**Task requirements:**
Please copy out the data that follows exactly, line for line, and leave the pictures out of your copy.

**Task inputs:**

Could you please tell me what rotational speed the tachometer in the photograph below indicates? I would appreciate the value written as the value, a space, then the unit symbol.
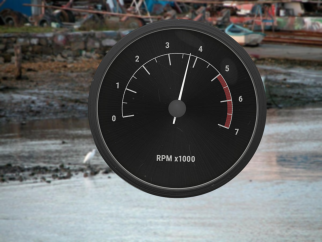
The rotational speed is 3750 rpm
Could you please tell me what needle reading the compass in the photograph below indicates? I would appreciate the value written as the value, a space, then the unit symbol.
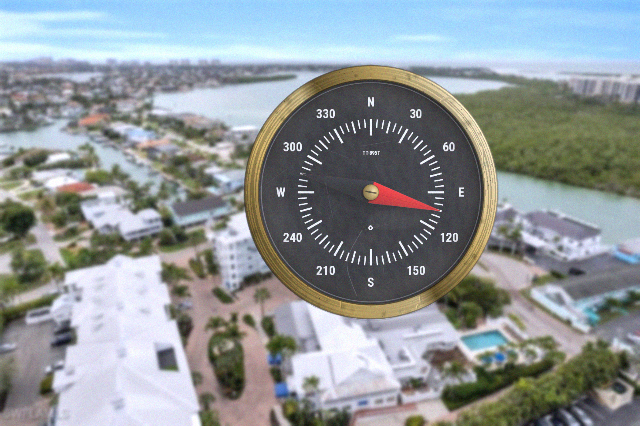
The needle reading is 105 °
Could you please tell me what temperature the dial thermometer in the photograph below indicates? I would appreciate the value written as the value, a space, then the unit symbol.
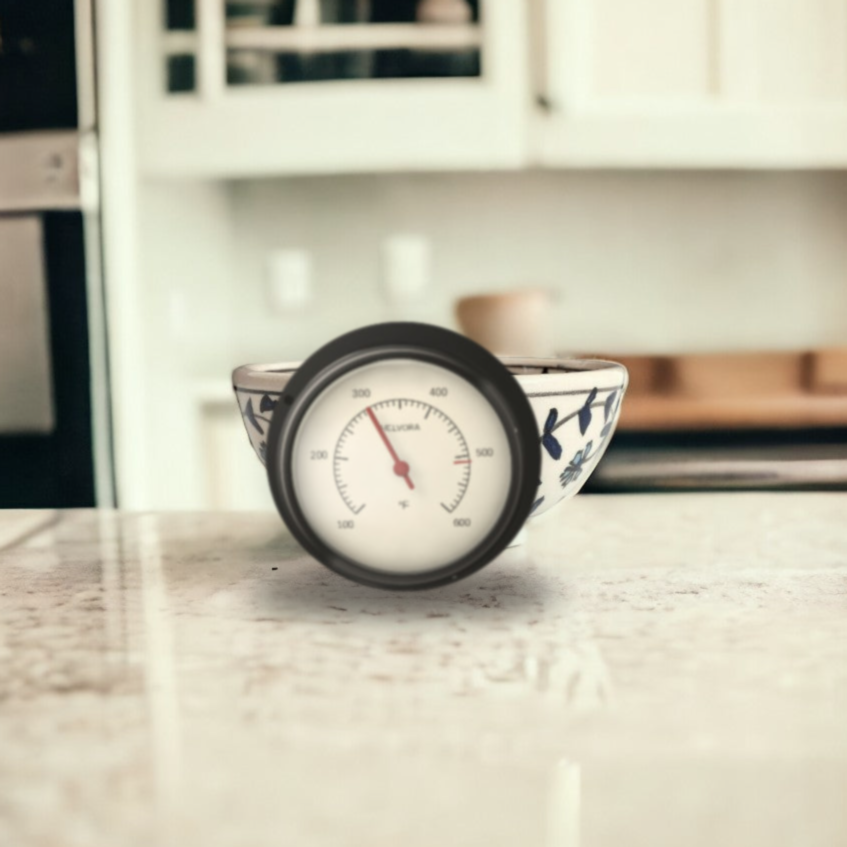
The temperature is 300 °F
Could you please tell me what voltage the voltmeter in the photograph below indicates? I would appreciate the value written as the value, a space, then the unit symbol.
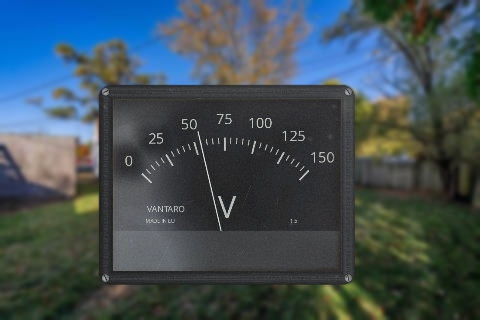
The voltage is 55 V
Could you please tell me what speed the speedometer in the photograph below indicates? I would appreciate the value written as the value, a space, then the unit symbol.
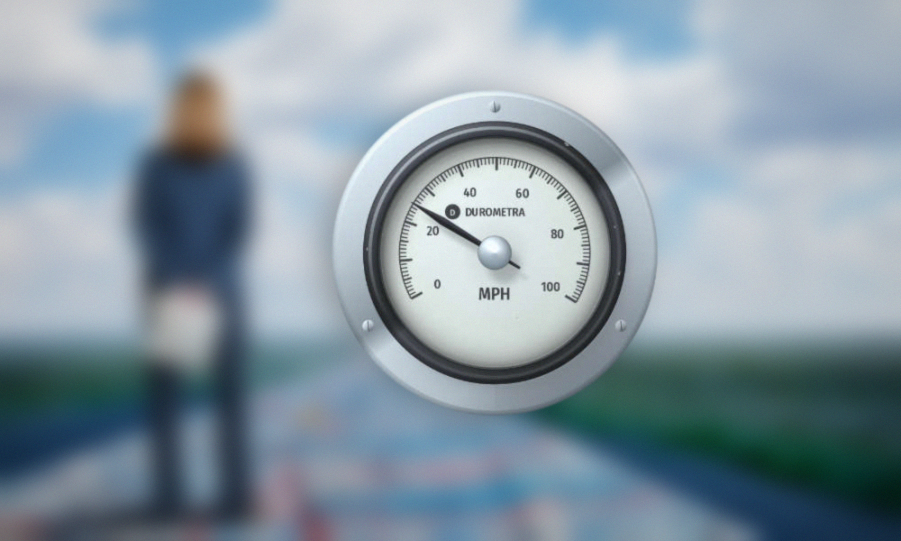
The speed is 25 mph
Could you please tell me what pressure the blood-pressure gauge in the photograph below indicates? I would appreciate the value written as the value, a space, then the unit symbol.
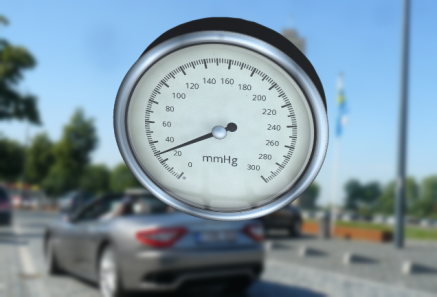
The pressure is 30 mmHg
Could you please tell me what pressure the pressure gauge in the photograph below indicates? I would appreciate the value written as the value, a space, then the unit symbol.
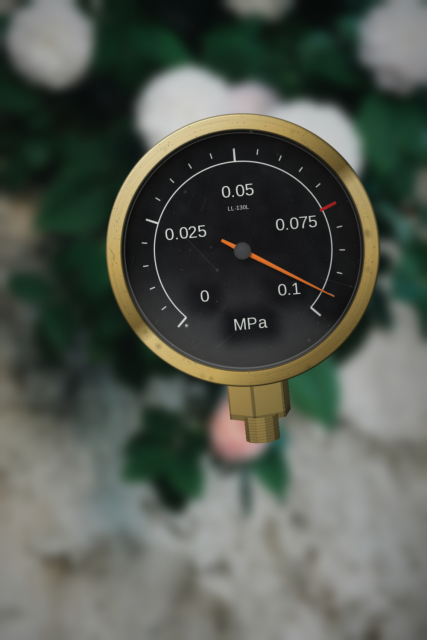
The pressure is 0.095 MPa
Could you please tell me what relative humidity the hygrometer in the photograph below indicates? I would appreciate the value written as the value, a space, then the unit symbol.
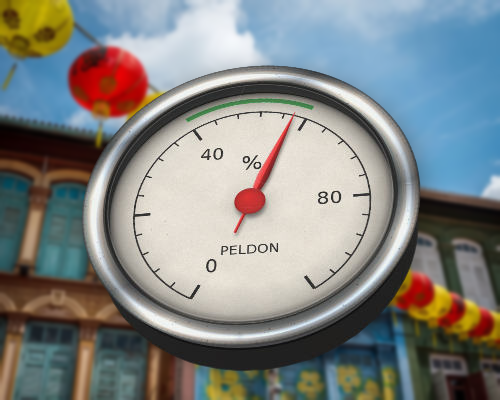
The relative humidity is 58 %
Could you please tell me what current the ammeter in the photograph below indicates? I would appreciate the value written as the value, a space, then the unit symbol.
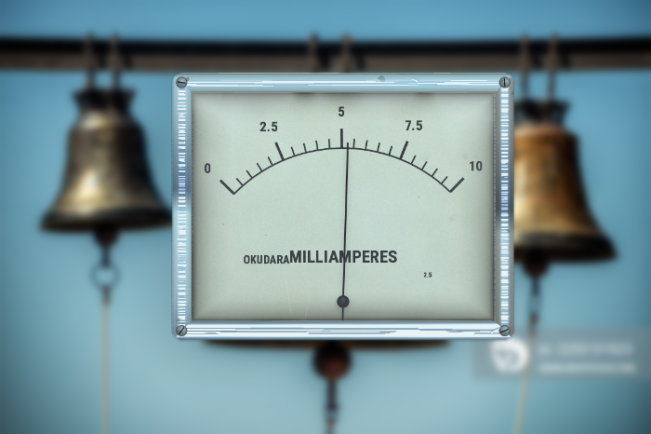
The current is 5.25 mA
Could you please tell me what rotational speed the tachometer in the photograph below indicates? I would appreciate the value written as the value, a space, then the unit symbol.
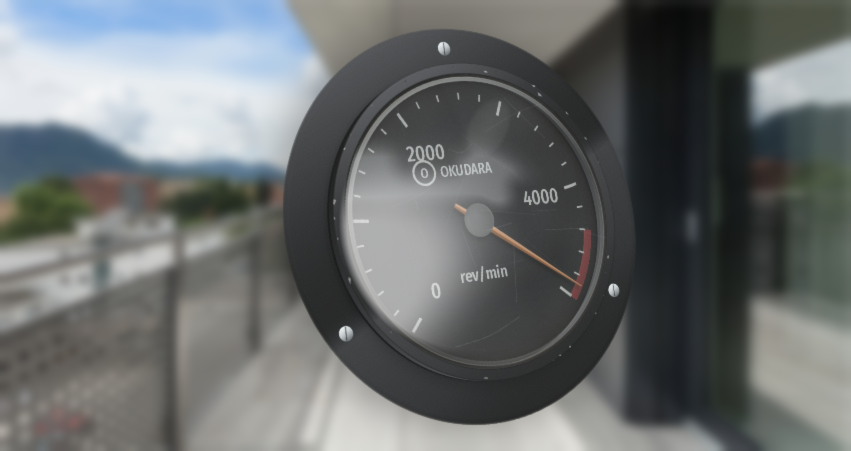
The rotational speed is 4900 rpm
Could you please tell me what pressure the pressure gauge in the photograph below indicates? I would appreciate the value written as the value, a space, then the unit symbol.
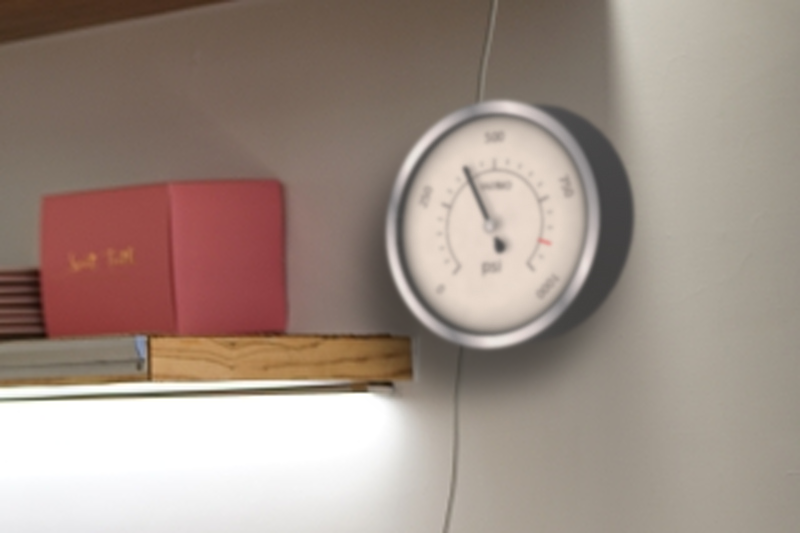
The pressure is 400 psi
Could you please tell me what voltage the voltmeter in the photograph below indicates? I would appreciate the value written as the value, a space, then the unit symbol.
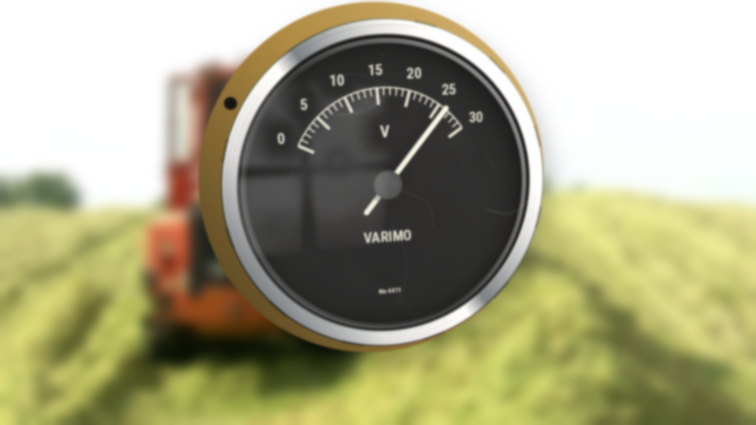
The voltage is 26 V
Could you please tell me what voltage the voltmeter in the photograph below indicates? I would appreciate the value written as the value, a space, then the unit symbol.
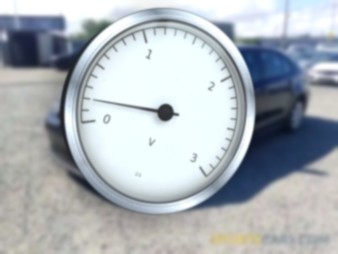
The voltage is 0.2 V
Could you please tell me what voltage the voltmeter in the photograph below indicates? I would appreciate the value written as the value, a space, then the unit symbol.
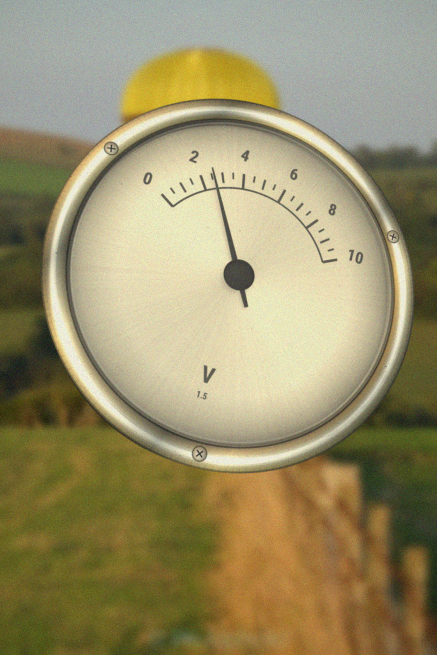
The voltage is 2.5 V
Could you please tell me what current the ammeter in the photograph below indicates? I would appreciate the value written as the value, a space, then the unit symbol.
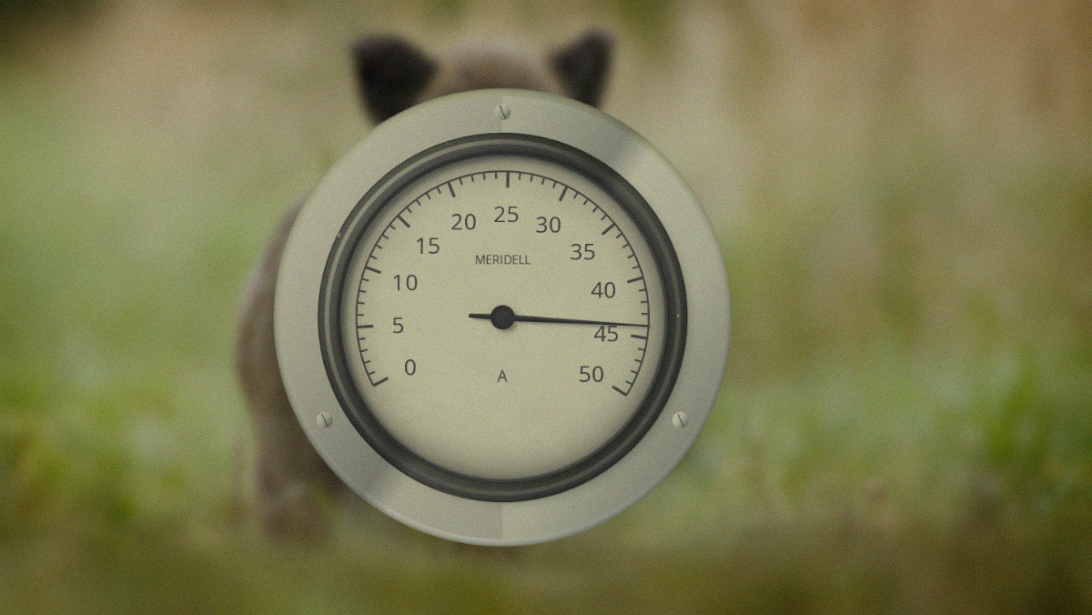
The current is 44 A
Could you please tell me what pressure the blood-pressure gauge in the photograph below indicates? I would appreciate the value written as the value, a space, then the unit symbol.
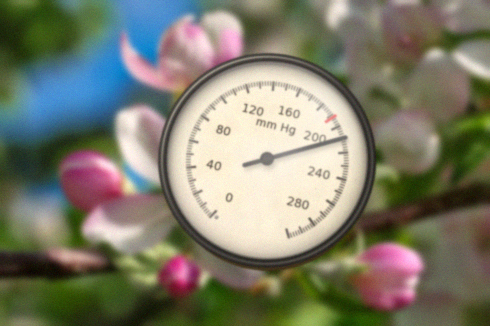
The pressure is 210 mmHg
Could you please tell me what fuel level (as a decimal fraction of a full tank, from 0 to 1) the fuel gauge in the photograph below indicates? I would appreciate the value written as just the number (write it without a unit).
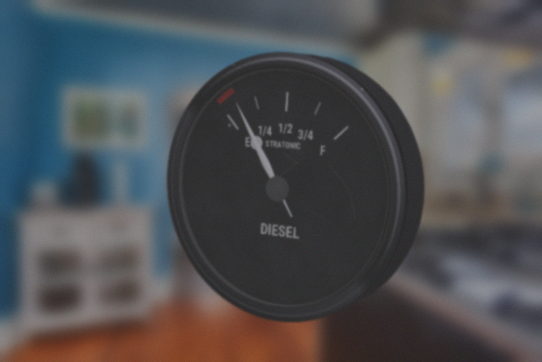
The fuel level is 0.125
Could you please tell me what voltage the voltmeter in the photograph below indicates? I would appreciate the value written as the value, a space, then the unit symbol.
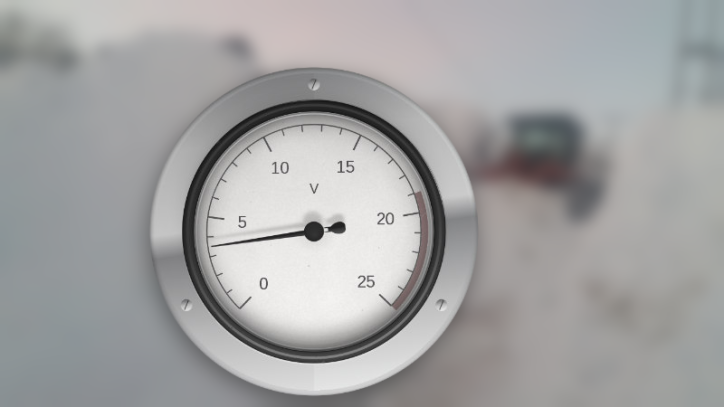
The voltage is 3.5 V
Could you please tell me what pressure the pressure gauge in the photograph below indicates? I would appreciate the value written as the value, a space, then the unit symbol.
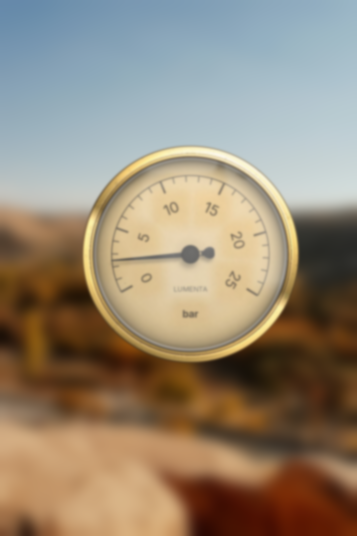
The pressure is 2.5 bar
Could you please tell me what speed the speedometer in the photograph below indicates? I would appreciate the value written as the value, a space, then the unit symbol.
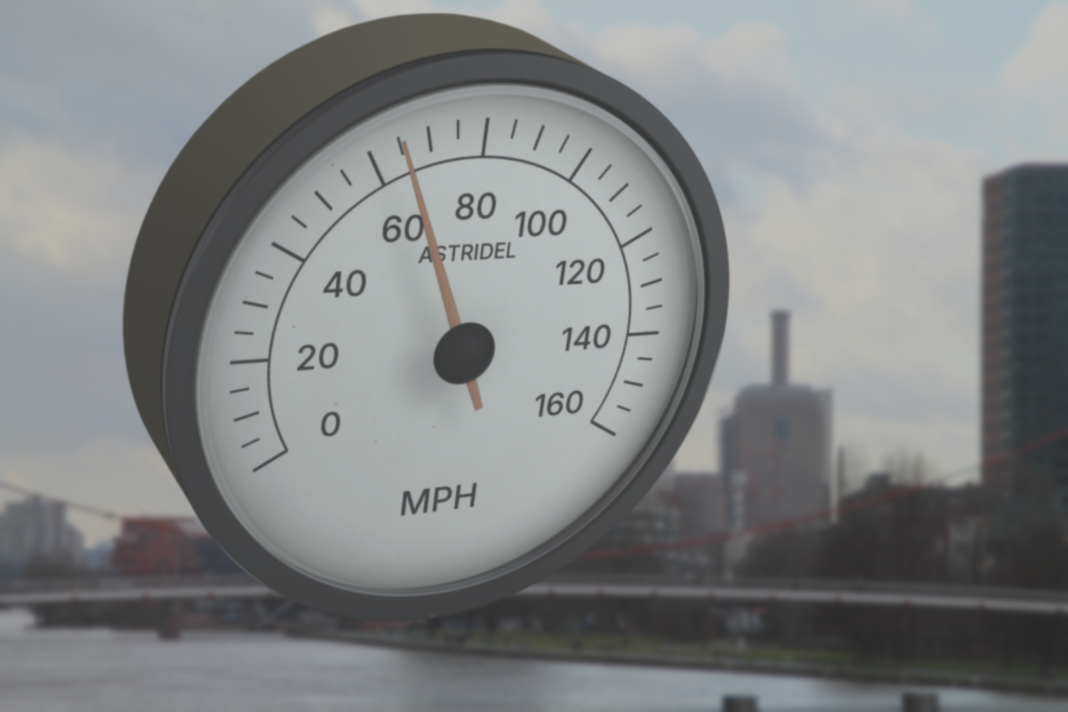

**Response:**
Could you please tell me what rotational speed the tachometer in the photograph below indicates? I would appreciate the value written as the value, a space, then the unit symbol.
The rotational speed is 3750 rpm
Could you please tell me what needle reading the compass in the photograph below indicates? I would appreciate the value written as the value, a space, then the unit symbol.
The needle reading is 105 °
Could you please tell me what temperature the dial thermometer in the photograph below indicates? I would appreciate the value written as the value, a space, then the unit symbol.
The temperature is 300 °F
Could you please tell me what voltage the voltmeter in the photograph below indicates? I would appreciate the value written as the value, a space, then the unit symbol.
The voltage is 55 V
Could you please tell me what speed the speedometer in the photograph below indicates? I would appreciate the value written as the value, a space, then the unit symbol.
The speed is 25 mph
Could you please tell me what pressure the blood-pressure gauge in the photograph below indicates? I would appreciate the value written as the value, a space, then the unit symbol.
The pressure is 30 mmHg
Could you please tell me what pressure the pressure gauge in the photograph below indicates? I would appreciate the value written as the value, a space, then the unit symbol.
The pressure is 0.095 MPa
Could you please tell me what relative humidity the hygrometer in the photograph below indicates? I would appreciate the value written as the value, a space, then the unit symbol.
The relative humidity is 58 %
Could you please tell me what current the ammeter in the photograph below indicates? I would appreciate the value written as the value, a space, then the unit symbol.
The current is 5.25 mA
Could you please tell me what rotational speed the tachometer in the photograph below indicates? I would appreciate the value written as the value, a space, then the unit symbol.
The rotational speed is 4900 rpm
Could you please tell me what pressure the pressure gauge in the photograph below indicates? I would appreciate the value written as the value, a space, then the unit symbol.
The pressure is 400 psi
Could you please tell me what voltage the voltmeter in the photograph below indicates? I would appreciate the value written as the value, a space, then the unit symbol.
The voltage is 26 V
Could you please tell me what voltage the voltmeter in the photograph below indicates? I would appreciate the value written as the value, a space, then the unit symbol.
The voltage is 0.2 V
Could you please tell me what voltage the voltmeter in the photograph below indicates? I would appreciate the value written as the value, a space, then the unit symbol.
The voltage is 2.5 V
Could you please tell me what current the ammeter in the photograph below indicates? I would appreciate the value written as the value, a space, then the unit symbol.
The current is 44 A
Could you please tell me what pressure the blood-pressure gauge in the photograph below indicates? I would appreciate the value written as the value, a space, then the unit symbol.
The pressure is 210 mmHg
Could you please tell me what fuel level (as a decimal fraction of a full tank, from 0 to 1) the fuel gauge in the photograph below indicates? I would appreciate the value written as just the number (write it without a unit).
The fuel level is 0.125
Could you please tell me what voltage the voltmeter in the photograph below indicates? I would appreciate the value written as the value, a space, then the unit symbol.
The voltage is 3.5 V
Could you please tell me what pressure the pressure gauge in the photograph below indicates? I would appreciate the value written as the value, a space, then the unit symbol.
The pressure is 2.5 bar
Could you please tell me what speed the speedometer in the photograph below indicates? I would appreciate the value written as the value, a space, then the unit symbol.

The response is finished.